Setanta Sports' deal with Virgin Media, allowing the latter's customers to receive 46 live Premiership games among other sports events for £8 a month, undercutting the £9.99 price
that Sky customers and Freeview customers must pay, is further evidence of an alliance of enemies of Sky being formed.
In a further twist of the knife in Sky's back, subscribers to Virgin Media's £38.50 a month XL package, which includes Sky Sports, will get Setanta Sports for free.
For the same deal, Sky footie fans will have to pay £47.99.
Comparisons between rival pay-TV packages are hard to make these days since the inclusion of broadband and telephony offers and the loss of Sky basic channels to Virgin Media customers.
Nevertheless, for avid armchair footie fans who don't give a fig about broadband or Lost, the message is clear, there is a better deal to be had on cable than satellite.
Meanwhile, the same alliance of pay-TV rivals to Sky has ensured, by stirring up Ofcom, that Sky will be unable to launch a sports service on Freeview next season to challenge Setanta.

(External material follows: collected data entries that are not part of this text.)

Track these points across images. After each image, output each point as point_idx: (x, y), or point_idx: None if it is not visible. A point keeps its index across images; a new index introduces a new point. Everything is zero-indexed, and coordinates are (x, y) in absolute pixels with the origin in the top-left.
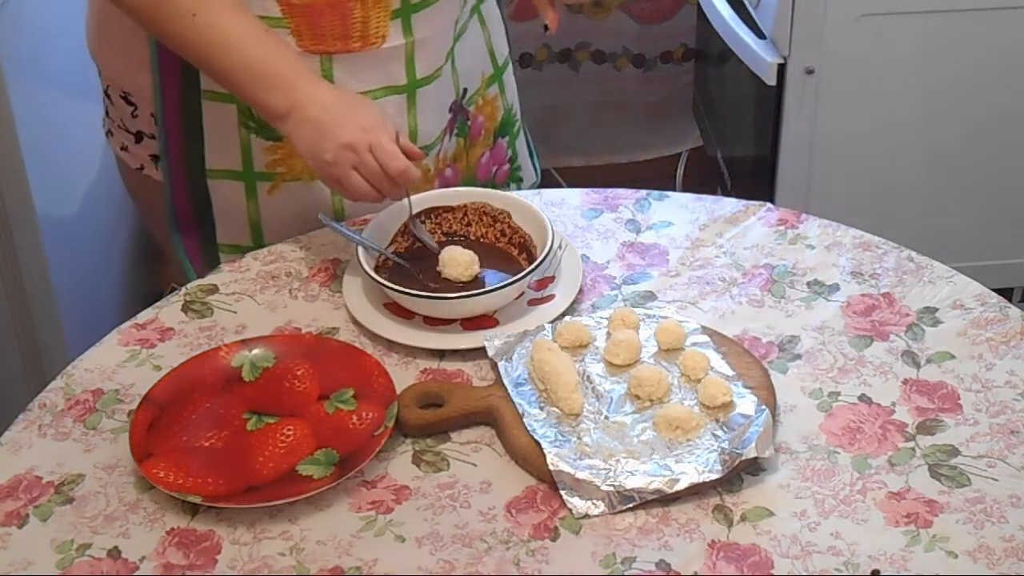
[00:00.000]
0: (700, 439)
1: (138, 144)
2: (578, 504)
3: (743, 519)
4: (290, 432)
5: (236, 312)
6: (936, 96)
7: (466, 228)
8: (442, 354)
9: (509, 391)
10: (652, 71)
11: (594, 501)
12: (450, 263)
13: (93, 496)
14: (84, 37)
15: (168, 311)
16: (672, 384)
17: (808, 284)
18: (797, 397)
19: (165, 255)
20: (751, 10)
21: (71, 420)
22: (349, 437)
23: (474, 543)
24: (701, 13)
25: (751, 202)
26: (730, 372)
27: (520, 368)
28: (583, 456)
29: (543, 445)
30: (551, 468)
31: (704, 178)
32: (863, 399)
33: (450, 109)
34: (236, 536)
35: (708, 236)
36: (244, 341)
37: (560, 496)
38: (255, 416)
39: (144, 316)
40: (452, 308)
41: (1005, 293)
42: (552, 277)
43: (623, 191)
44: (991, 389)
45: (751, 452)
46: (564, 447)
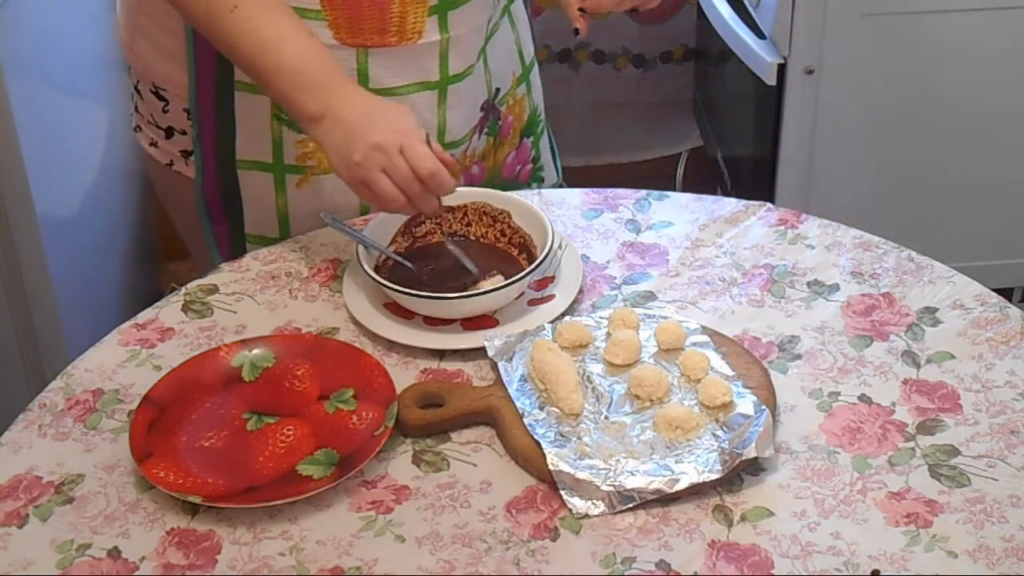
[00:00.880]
0: (700, 439)
1: (168, 139)
2: (578, 504)
3: (743, 519)
4: (290, 432)
5: (236, 312)
6: (936, 96)
7: (466, 228)
8: (442, 354)
9: (509, 391)
10: (652, 71)
11: (594, 501)
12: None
13: (93, 496)
14: (85, 37)
15: (168, 311)
16: (672, 384)
17: (808, 284)
18: (797, 397)
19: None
20: (751, 10)
21: (71, 420)
22: (349, 437)
23: (474, 543)
24: (701, 13)
25: (751, 202)
26: (730, 372)
27: (520, 368)
28: (583, 456)
29: (543, 445)
30: (551, 468)
31: (704, 178)
32: (863, 399)
33: (482, 108)
34: (236, 536)
35: (708, 236)
36: (244, 341)
37: (560, 496)
38: (255, 416)
39: (144, 316)
40: (452, 308)
41: (1005, 293)
42: (552, 277)
43: (623, 191)
44: (991, 389)
45: (751, 452)
46: (564, 447)
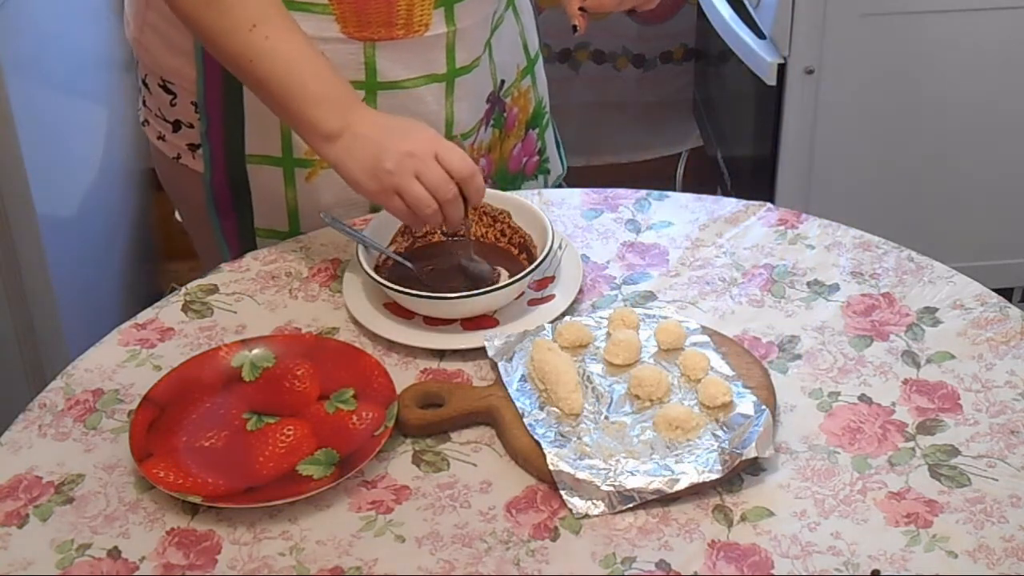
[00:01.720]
0: (700, 439)
1: (176, 133)
2: (578, 504)
3: (743, 519)
4: (290, 432)
5: (236, 312)
6: (936, 96)
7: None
8: (442, 354)
9: (509, 391)
10: (652, 71)
11: (594, 501)
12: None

Last week, it was BT Vision that delivered a broadside at Sky, with an offer of 242 Premiership games on-demand from 10pm on matchdays for £4 a month. This drew an angry retort from Sky, pointing out that BT Vision requires a £17.99 a month BT Broadband subscription plus one-off connection costs of £140.
Sky is also keen to rubbish Setanta's earlier boast that as many as 40 of its 46 Premiership games would feature English football's "big four".
In fact, of the 19 matches announced so far, only 10 feature the big four.
When Sky feels the need to attack upstarts like Setanta and BT Vision, you know it is on the back foot.
Which does rather beg the question: who is David and who is Goliath in this fight?
Is there really a lack of competition in the pay-TV market? It doesn't sound like it to me.